Woran liegt das? Browser haben Jahrzehnte an Optimierung hinter sich. Die Hersteller konkurrieren aggressiv um Performance. Die Web-Rendering-Komponenten deines Betriebssystems werden automatisch mit Sicherheitsupdates versorgt. Electron-Apps schleppen hingegen ihre eigene Chromium-Version mit sich rum – eingefroren, bis der Entwickler sich entscheidet, ein Update zu verteilen. Wenn er das überhaupt tut.
Und nein, das ist kein theoretisches Problem. Sicherheitsforscher haben mehrfach dokumentiert, dass Electron-Apps mit bekannten Sicherheitslücken in ihren gebündelten Chromium-Komponenten ausgeliefert wurden. Der Browser, in dem du das hier liest? Der hat sich wahrscheinlich schon drei Mal selbst aktualisiert, seit du angefangen hast zu lesen. Die Electron-App auf deinem Desktop? Die arbeitet vielleicht noch mit Code von vor zwei Jahren.
Die Usability-Steuer
Reden wir über Benutzerfreundlichkeit. Bei nativen macOS- oder Windows-Anwendungen erwartest du bestimmte Verhaltensweisen: Cmd+Scroll zum Zoomen von Text. Fenster, die flüssig ihre Größe ändern. Tastenkürzel, die konsistent mit anderen Apps funktionieren.
Electron-Apps brechen diese Erwartungen ständig. Nicht weil die Entwickler sich nicht kümmern – viele tun es – sondern weil das Framework einfach nicht dafür gebaut wurde, natives Verhalten zu imitieren. Es ist, als würdest du einen Fisch bitten, einen Baum zu erklimmen, und dich dann wundern, dass er erschöpft ist.

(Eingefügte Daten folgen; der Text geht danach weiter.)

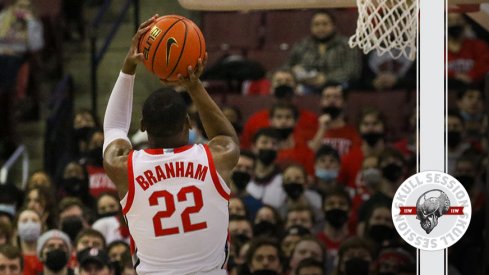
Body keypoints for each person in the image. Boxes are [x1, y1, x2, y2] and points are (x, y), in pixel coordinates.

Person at [102, 15, 239, 274]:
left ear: (143, 126)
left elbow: (114, 128)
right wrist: (194, 85)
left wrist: (128, 66)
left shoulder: (124, 167)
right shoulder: (215, 158)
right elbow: (227, 137)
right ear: (188, 123)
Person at [240, 69, 318, 149]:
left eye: (288, 81)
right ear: (271, 89)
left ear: (296, 88)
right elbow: (246, 147)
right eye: (279, 81)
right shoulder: (255, 120)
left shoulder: (311, 119)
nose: (283, 84)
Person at [286, 11, 361, 93]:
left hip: (337, 86)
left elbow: (353, 71)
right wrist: (294, 71)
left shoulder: (347, 45)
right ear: (311, 27)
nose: (321, 28)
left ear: (334, 25)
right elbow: (288, 66)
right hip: (307, 85)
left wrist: (326, 78)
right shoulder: (302, 45)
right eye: (316, 24)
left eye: (325, 24)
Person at [308, 83, 361, 157]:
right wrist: (322, 129)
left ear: (344, 103)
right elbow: (308, 156)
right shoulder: (311, 129)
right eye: (327, 97)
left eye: (336, 97)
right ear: (321, 102)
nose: (331, 100)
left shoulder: (353, 132)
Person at [447, 13, 489, 88]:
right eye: (450, 20)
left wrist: (470, 75)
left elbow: (485, 67)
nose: (454, 23)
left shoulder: (479, 46)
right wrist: (455, 75)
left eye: (458, 20)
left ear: (466, 24)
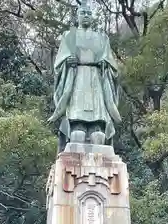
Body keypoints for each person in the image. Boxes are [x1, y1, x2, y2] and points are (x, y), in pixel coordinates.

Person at [48, 0, 121, 149]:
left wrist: (104, 64)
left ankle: (97, 126)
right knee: (77, 136)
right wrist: (67, 61)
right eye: (83, 13)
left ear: (92, 17)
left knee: (98, 137)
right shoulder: (69, 36)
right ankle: (76, 125)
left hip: (96, 82)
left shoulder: (102, 38)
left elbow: (111, 63)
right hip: (77, 80)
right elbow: (59, 64)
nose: (86, 15)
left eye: (89, 13)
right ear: (77, 16)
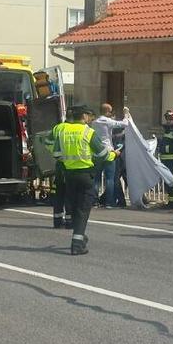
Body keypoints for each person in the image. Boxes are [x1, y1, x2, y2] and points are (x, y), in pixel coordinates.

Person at [53, 104, 120, 255]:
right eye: (88, 116)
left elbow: (56, 154)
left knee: (76, 206)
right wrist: (114, 154)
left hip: (69, 174)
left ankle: (80, 237)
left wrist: (67, 163)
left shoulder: (62, 131)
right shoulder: (88, 132)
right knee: (83, 209)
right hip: (85, 175)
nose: (90, 119)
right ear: (83, 116)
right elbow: (103, 154)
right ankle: (77, 244)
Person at [92, 103, 130, 209]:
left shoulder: (94, 122)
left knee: (96, 179)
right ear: (107, 111)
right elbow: (124, 124)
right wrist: (126, 114)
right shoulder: (107, 121)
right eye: (110, 111)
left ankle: (94, 201)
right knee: (110, 178)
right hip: (108, 152)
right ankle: (109, 202)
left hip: (97, 152)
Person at [45, 117, 72, 229]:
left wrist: (55, 152)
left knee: (59, 193)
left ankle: (57, 220)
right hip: (71, 167)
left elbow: (48, 143)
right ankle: (70, 221)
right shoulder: (74, 129)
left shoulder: (57, 128)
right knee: (70, 194)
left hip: (60, 165)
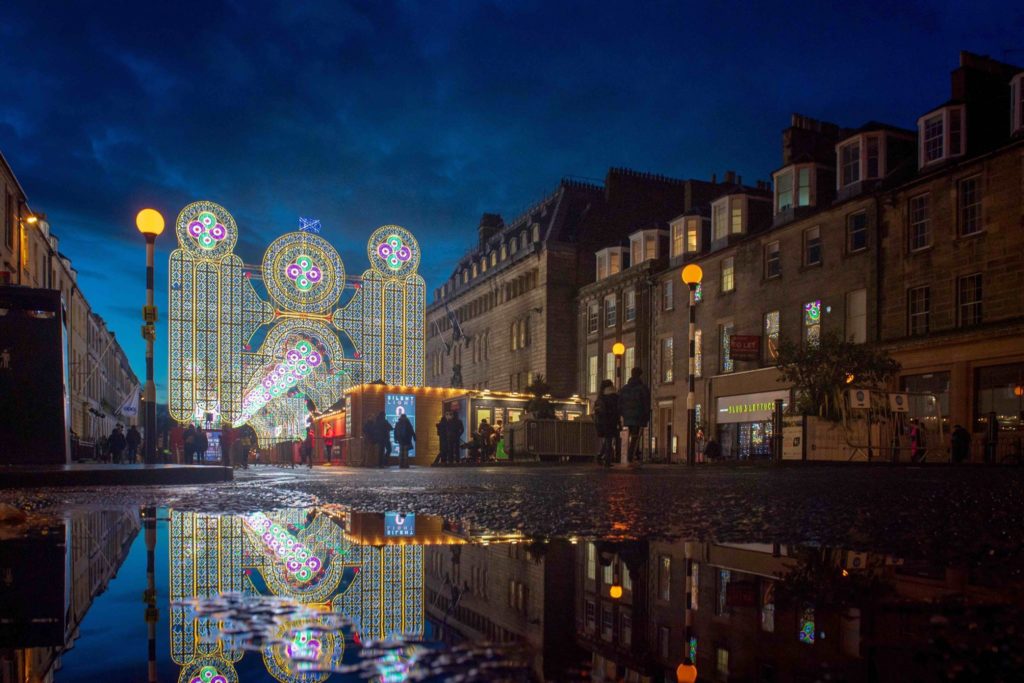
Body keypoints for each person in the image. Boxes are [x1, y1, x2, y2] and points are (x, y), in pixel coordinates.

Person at [618, 367, 651, 465]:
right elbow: (646, 403)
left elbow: (620, 402)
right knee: (635, 436)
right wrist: (646, 416)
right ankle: (631, 455)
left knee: (628, 435)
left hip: (627, 416)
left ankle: (630, 454)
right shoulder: (643, 388)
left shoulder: (624, 388)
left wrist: (622, 413)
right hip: (638, 415)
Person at [593, 379, 621, 467]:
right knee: (609, 440)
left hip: (602, 421)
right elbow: (618, 410)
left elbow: (597, 411)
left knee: (608, 439)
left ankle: (601, 456)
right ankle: (607, 460)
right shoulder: (615, 396)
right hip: (612, 420)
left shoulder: (601, 397)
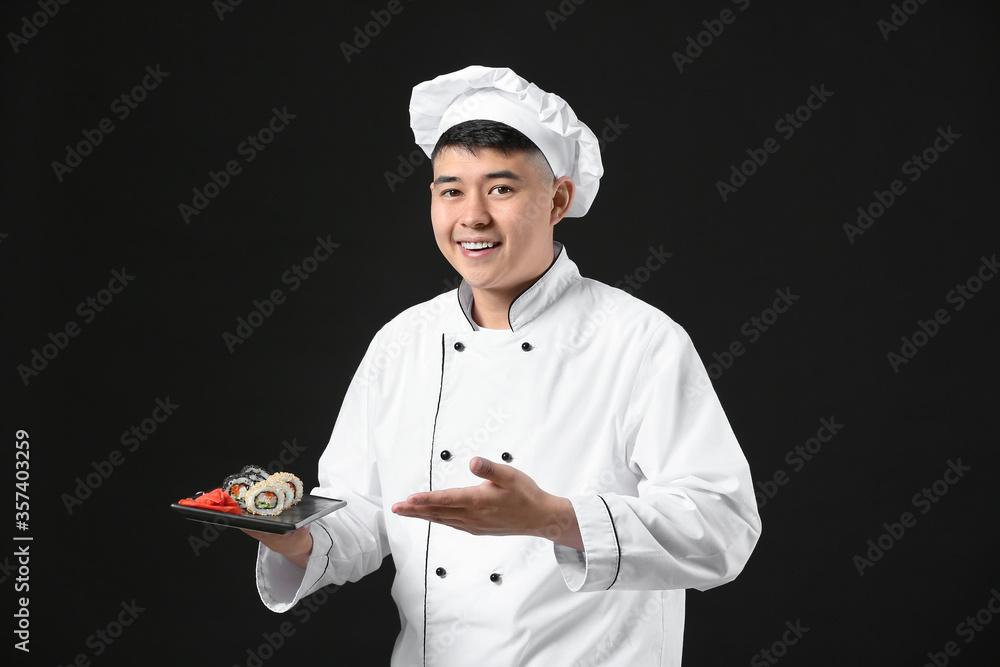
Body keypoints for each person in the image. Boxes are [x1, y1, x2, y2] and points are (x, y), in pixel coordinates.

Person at [244, 65, 762, 666]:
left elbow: (723, 528)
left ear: (558, 199)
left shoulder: (640, 341)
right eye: (450, 190)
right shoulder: (403, 342)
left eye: (501, 188)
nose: (472, 217)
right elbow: (361, 513)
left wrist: (556, 520)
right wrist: (296, 536)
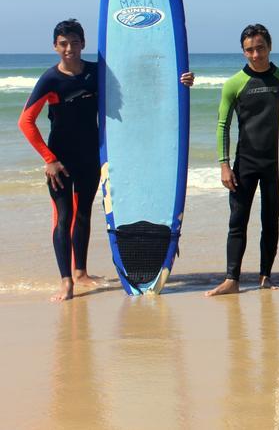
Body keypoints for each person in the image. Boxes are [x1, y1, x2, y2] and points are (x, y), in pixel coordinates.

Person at [19, 19, 194, 302]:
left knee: (85, 214)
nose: (69, 49)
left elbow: (138, 87)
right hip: (60, 160)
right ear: (55, 46)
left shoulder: (96, 73)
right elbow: (26, 121)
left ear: (83, 44)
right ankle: (66, 282)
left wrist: (180, 79)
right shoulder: (51, 79)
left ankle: (81, 273)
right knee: (64, 218)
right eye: (63, 44)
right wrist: (49, 159)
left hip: (90, 155)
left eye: (74, 43)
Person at [206, 24, 279, 296]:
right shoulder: (234, 83)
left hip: (277, 164)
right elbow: (222, 125)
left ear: (269, 46)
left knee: (271, 221)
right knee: (237, 221)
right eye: (249, 50)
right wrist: (224, 164)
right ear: (243, 51)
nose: (255, 54)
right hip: (246, 163)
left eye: (260, 48)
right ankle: (232, 279)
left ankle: (265, 276)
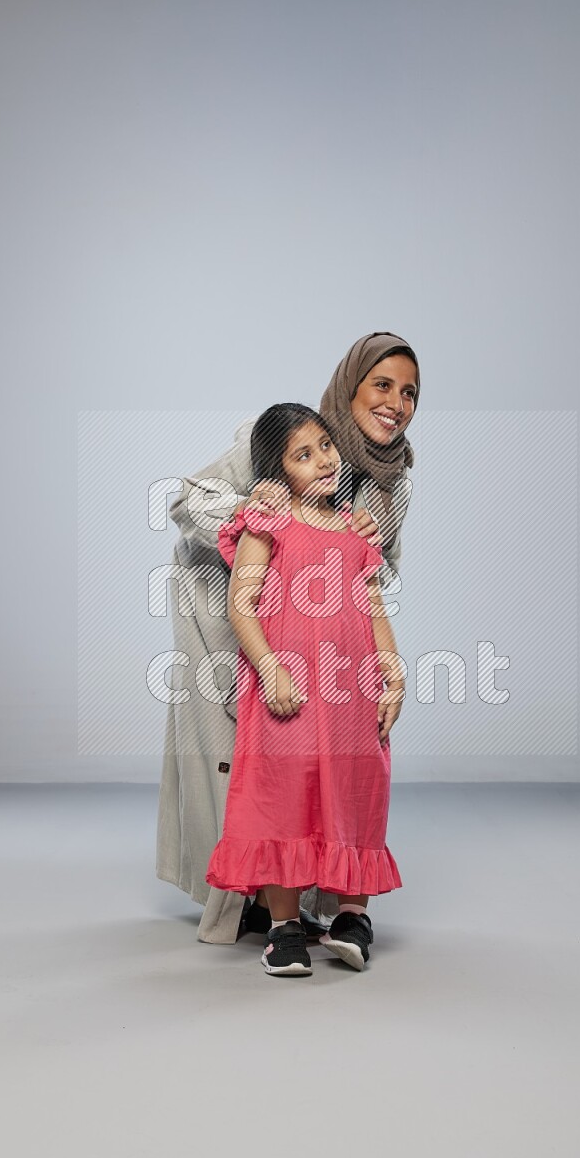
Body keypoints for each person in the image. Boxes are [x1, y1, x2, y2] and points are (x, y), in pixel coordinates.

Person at [156, 331, 420, 943]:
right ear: (349, 387)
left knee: (322, 766)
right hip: (228, 608)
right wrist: (261, 510)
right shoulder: (282, 432)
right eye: (381, 385)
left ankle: (324, 904)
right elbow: (187, 502)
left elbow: (376, 573)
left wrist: (356, 540)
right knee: (245, 765)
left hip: (324, 634)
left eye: (409, 392)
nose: (396, 403)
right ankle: (249, 904)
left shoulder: (392, 482)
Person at [206, 403, 406, 975]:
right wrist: (270, 667)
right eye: (303, 454)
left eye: (325, 445)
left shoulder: (355, 530)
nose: (323, 460)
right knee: (282, 796)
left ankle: (353, 918)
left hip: (352, 692)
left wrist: (393, 673)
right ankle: (284, 926)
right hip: (287, 689)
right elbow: (241, 604)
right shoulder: (267, 523)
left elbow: (373, 606)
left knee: (355, 790)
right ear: (278, 471)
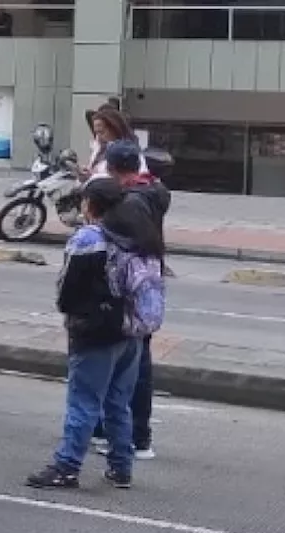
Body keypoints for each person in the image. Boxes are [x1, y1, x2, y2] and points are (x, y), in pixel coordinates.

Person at [26, 177, 143, 490]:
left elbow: (67, 290)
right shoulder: (136, 234)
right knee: (118, 401)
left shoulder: (87, 239)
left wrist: (69, 314)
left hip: (95, 331)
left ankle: (67, 466)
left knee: (84, 401)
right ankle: (121, 466)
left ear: (91, 205)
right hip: (132, 329)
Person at [92, 140, 170, 461]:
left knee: (127, 365)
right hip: (148, 285)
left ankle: (130, 435)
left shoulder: (130, 202)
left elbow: (124, 248)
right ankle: (133, 434)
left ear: (112, 169)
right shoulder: (153, 190)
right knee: (137, 362)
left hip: (130, 290)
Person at [85, 107, 145, 178]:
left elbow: (137, 179)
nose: (98, 137)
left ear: (115, 129)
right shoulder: (98, 150)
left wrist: (94, 176)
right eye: (96, 133)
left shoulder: (131, 153)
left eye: (102, 132)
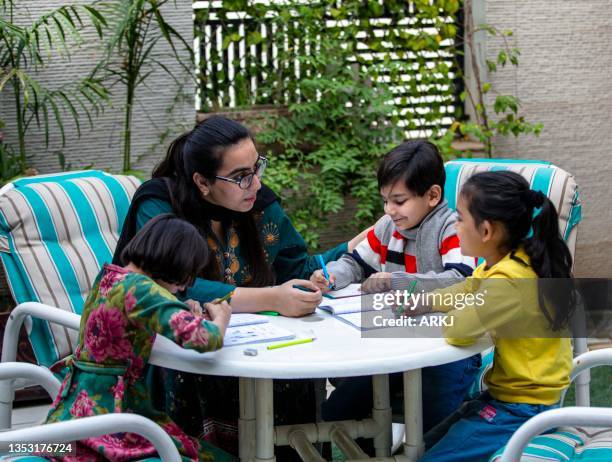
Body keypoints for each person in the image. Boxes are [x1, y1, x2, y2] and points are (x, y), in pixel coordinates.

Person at [112, 116, 367, 457]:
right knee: (205, 369)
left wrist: (360, 245)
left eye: (257, 167)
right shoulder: (162, 205)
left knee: (293, 363)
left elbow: (299, 267)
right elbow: (166, 288)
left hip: (254, 343)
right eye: (240, 177)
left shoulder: (261, 206)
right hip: (170, 351)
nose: (256, 184)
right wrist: (272, 298)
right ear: (201, 181)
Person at [311, 140, 481, 450]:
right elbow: (356, 262)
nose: (390, 210)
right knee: (337, 410)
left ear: (432, 195)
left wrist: (396, 280)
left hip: (446, 352)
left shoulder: (452, 228)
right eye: (386, 200)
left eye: (399, 201)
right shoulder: (388, 227)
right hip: (394, 349)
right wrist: (332, 276)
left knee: (433, 430)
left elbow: (461, 279)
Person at [408, 171, 575, 462]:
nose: (454, 226)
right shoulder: (508, 260)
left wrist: (466, 309)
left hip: (522, 407)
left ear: (486, 231)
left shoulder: (508, 280)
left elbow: (459, 329)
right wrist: (427, 302)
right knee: (426, 443)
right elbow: (468, 287)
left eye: (460, 218)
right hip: (512, 398)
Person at [45, 214, 234, 461]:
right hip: (113, 417)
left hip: (76, 406)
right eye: (186, 278)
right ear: (176, 263)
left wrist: (182, 310)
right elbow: (205, 339)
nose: (182, 288)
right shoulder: (145, 290)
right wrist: (222, 317)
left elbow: (133, 318)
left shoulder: (111, 276)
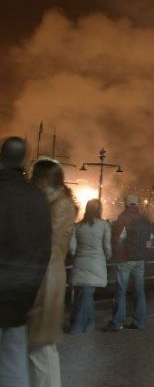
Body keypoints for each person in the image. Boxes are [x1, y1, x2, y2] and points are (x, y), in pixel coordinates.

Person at [0, 137, 51, 387]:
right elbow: (44, 249)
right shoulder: (37, 198)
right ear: (24, 161)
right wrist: (31, 291)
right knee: (14, 363)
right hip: (20, 293)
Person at [27, 159, 78, 387]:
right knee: (38, 346)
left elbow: (44, 241)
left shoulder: (60, 205)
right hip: (44, 275)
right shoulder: (54, 202)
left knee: (41, 346)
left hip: (46, 278)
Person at [106, 195, 152, 331]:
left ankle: (118, 322)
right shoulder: (144, 219)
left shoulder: (123, 219)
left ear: (126, 205)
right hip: (140, 259)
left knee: (121, 290)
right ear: (137, 204)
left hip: (125, 259)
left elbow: (116, 239)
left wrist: (116, 253)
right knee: (139, 291)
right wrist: (144, 252)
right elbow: (150, 239)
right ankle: (140, 321)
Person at [69, 199, 112, 334]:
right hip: (96, 263)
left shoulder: (77, 226)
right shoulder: (104, 225)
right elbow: (107, 247)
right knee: (87, 294)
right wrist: (108, 257)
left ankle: (85, 323)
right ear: (99, 210)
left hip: (80, 262)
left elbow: (72, 249)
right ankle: (81, 324)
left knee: (83, 293)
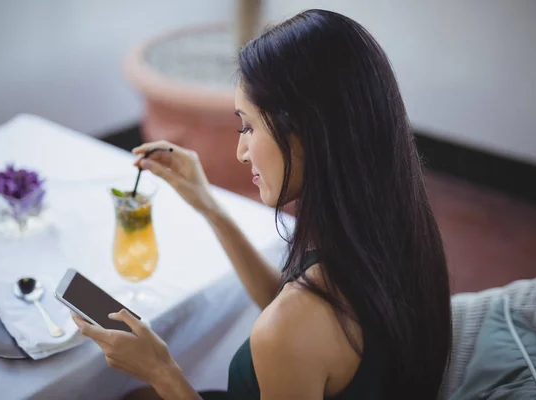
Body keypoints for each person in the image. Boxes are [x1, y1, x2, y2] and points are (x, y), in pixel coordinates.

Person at [72, 8, 452, 399]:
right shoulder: (392, 227)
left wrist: (161, 371)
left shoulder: (294, 326)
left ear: (306, 132)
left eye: (249, 127)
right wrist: (210, 207)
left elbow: (294, 321)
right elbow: (291, 304)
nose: (241, 151)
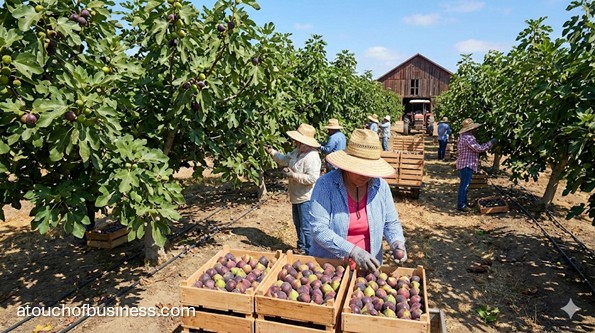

Ich habe aufgehört zu zählen, wie oft ich mich durch Einstellungsmenüs geklickt habe, nur um in einer Electron-App den Text lesbar zu machen. Hin und her, nur um rauszufinden, ob meine Änderungen überhaupt wirken. Im Browser? Ein einfaches Strg+ oder Trackpad-Pinch. Aber das sei wohl zu fortgeschritten für manche Desktop-Anwendungen.
WebViews: Der Kompromiss, mit dem niemand zufrieden ist
Also, was ist die Alternative? Einige Entwickler weichen auf WebViews aus – also Systemkomponenten, die Web-Inhalte mit der eigenen Rendering-Engine des Betriebssystems darstellen. Das ist effizienter als Electron, weil die Web-Engine von allen Apps geteilt wird und Sicherheitsupdates über das OS laufen.
Aber WebViews haben ihre eigenen Probleme. Verschiedene Betriebssysteme nutzen verschiedene Web-Engines. Deine App könnte auf Windows leicht anders aussehen als auf macOS oder Linux. Dieses "Einmal schreiben, überall laufen"-Versprechen bekommt erste Risse.
Die ehrliche Wahrheit? Es gibt keine perfekte Lösung. Native Apps bieten die beste Performance und das beste Nutzererlebnis, erfordern aber separate Codebasen für jede Plattform. Electron bietet Entwicklungs-Komfort zum Preis von Ressourcenverbrauch und Sicherheitsrisiken. WebViews teilen die Differenz auf unbequeme Weise.
Was nun?
Wenn du Entwickler bist und Desktop-Anwendungen baust: Überlege dir ernsthaft, ob Electron die richtige Wahl ist. Denk an deine Nutzer. Denk daran, dass ein Entwickler, der über deine App twittert, sie vielleicht als "Webbrowser im Trenchcoat" bezeichnen wird. Denk daran, dass "bei mir funktioniert's" eine ganz neue Bedeutung bekommt, wenn du eine komplette Browser-Instanz mit deinem Code auslieferst.
Wenn du Nutzer bist: Hab kein schlechtes Gewissen, wenn du dich über diese träge Electron-App beschwerst. Dein Frust ist berechtigt. Die Speicherbelastung, die inkonsistente Oberfläche, der zu kleine Text – das sind keine Kleinigkeiten. Das sind echte Auswirkungen auf deinen Workflow, und sie verdienen Aufmerksamkeit.
Am Ende des Tages sollten wir Werkzeuge bauen, die sowohl Entwickler als auch Nutzer respektieren. Manchmal bedeutet das, Bequemlichkeit zu wählen. Manchmal bedeutet es, die extra Arbeit zu investieren, um Dinge richtig zu machen. Die Frage ist nicht, ob Electron gut oder schlecht ist – sondern ob es die richtige Wahl für das ist, was du erreichen willst.
Das Trenchcoat-Bild funktioniert, weil es im Kern um Verkleidung geht. Electron-Apps geben sich oft als etwas aus, was sie nicht sind. Vielleicht wird es Zeit, die Verkleidung abzulegen und Software zu bauen, die weiß, was sie sein will.